La nuit dernière, j'ai rêvé de vagues. Des vagues immenses qui venaient s'écraser sur la plage, sans jamais s'arrêter. Pourtant le soleil s'était couché, et il n'y avait plus que la lune pour éclairer l'eau. J'ai rêvé que je me jetais dans la mer, et que je nageais jusqu'à elle, cette petite lumière ronde lointaine. Mais je ne pouvais pas l'atteindre. Alors j'ai voulu regagner la rive, mais je ne savais plus d'où je venais, car j'avais nagé si loin que je ne voyais plus la terre. Il ne restait plus que la lune.
"- Lucie ? Tu m'écoutes ?
- Quoi ?"
Elle venait de toute évidence de donner raison à sa mère, puisqu'elle la fixait avec un air réprobateur, et que son père riait silencieusement.
"- Je te disais qu'on sort ce soir, on a réservé un restau sur le port, et on pense que tu pourrais en profiter pour faire un tour à l'animation du camping de ce soir."
Elle leva les yeux au ciel, ce qui n'a fait que l'agacer encore plus, et elle se dit qu'elle avait intérêt de faire un effort si elle ne voulait pas qu'ils abandonnent l'idée de lui offrir un nouveau téléphone pour son anniversaire prochain.
"- C'est quoi l'animation de ce soir ?
- Un karaoké !
- Sérieux maman...
- Tu passes tes journées enfermée ici, je vois pas l'intérêt de t'emmener en vacances à l'autre bout de la France si c'est pour que tu te comportes comme ça.
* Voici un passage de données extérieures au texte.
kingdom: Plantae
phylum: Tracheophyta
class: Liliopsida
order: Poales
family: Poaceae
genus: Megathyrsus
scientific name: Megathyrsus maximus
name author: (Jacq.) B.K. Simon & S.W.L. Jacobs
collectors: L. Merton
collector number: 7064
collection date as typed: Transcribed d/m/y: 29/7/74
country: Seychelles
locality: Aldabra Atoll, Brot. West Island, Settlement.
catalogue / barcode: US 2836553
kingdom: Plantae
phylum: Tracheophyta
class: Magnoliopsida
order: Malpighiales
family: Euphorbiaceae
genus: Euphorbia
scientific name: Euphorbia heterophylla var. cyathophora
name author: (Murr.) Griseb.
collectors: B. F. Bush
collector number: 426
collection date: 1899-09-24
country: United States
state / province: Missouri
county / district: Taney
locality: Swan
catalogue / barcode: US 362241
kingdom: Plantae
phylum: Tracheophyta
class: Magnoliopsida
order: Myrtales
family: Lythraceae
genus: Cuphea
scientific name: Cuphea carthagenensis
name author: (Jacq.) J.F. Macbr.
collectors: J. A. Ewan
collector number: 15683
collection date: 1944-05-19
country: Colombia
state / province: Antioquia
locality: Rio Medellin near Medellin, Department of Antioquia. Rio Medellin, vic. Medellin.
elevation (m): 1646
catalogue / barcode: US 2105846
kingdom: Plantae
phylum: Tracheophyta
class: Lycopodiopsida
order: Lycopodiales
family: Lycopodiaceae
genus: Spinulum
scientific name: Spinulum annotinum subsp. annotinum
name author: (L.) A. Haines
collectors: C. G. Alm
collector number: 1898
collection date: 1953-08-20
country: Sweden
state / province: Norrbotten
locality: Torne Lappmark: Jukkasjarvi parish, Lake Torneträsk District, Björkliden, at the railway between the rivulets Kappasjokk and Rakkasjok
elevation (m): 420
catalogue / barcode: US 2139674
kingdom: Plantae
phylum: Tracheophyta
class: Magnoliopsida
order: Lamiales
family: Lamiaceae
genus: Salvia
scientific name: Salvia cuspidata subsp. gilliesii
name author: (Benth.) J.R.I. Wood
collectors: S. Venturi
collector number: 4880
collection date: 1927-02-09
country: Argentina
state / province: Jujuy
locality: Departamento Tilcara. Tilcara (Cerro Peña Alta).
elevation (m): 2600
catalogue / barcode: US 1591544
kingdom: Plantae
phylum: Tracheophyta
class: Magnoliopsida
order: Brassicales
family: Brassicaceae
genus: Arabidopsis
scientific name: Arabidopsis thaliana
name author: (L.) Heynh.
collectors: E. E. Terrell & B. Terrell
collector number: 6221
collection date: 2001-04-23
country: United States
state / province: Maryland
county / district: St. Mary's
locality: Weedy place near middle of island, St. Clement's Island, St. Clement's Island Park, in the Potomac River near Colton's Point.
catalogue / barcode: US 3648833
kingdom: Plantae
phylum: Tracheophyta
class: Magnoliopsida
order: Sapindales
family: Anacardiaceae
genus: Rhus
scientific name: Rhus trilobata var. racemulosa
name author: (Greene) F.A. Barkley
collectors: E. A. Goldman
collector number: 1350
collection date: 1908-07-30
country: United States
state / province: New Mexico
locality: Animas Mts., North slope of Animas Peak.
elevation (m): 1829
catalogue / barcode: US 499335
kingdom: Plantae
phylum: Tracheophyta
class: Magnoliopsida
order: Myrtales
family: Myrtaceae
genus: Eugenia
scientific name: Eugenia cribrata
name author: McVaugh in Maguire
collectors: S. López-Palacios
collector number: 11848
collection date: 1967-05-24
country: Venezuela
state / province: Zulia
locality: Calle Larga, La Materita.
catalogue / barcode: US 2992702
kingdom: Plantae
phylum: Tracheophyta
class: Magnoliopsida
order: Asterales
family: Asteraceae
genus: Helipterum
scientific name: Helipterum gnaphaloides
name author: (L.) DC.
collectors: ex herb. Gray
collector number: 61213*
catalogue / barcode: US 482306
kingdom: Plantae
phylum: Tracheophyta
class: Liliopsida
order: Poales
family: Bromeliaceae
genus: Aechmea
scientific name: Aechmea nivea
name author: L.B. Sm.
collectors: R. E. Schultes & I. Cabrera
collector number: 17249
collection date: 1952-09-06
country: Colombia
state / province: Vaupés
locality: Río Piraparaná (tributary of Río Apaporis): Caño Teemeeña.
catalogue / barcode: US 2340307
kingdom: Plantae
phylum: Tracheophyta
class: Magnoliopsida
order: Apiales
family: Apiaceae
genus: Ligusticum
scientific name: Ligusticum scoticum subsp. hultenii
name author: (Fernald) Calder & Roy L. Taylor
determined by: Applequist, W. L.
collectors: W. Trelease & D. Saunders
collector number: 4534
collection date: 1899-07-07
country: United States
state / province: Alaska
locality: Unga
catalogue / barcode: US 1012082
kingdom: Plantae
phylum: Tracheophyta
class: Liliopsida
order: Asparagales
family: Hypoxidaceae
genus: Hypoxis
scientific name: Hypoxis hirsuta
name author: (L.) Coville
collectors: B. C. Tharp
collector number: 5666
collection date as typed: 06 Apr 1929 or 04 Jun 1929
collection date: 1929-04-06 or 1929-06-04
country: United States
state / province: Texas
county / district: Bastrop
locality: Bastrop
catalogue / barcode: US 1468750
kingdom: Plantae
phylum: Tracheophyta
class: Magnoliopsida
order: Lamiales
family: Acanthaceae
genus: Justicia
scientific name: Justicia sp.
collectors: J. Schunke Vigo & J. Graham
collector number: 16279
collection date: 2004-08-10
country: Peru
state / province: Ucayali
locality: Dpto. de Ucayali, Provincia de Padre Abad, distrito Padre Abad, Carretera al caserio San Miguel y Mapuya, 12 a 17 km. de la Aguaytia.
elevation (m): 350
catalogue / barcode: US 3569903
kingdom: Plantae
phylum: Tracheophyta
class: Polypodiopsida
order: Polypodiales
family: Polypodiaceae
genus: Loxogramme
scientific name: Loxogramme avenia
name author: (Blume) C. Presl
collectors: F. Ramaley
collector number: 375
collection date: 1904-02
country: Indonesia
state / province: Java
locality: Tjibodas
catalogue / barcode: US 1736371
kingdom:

- Ok ok j'irais c'est bon."
Elle avait l'air satisfaite de sa réponse, et la jeune fille ne pouvait pas vraiment lui donner tort. Cinq jours que la petite famille était arrivée ici et qu'elle n'était sortie que pour les accompagner à la plage une ou deux fois. Le reste du temps, elle était plongée dans des séries ou des films, dans la pénombre rassurante de sa chambre. Et elle allait devoir l'abandonner pour ce soir visiblement. Super. Ses parents passèrent donc le reste du repas à lui donner des idées de sortie, pour "profiter des derniers jours", tandis qu'elle fixait son assiette, et remuait sa purée. Elle pourrait presque ressembler à des vagues.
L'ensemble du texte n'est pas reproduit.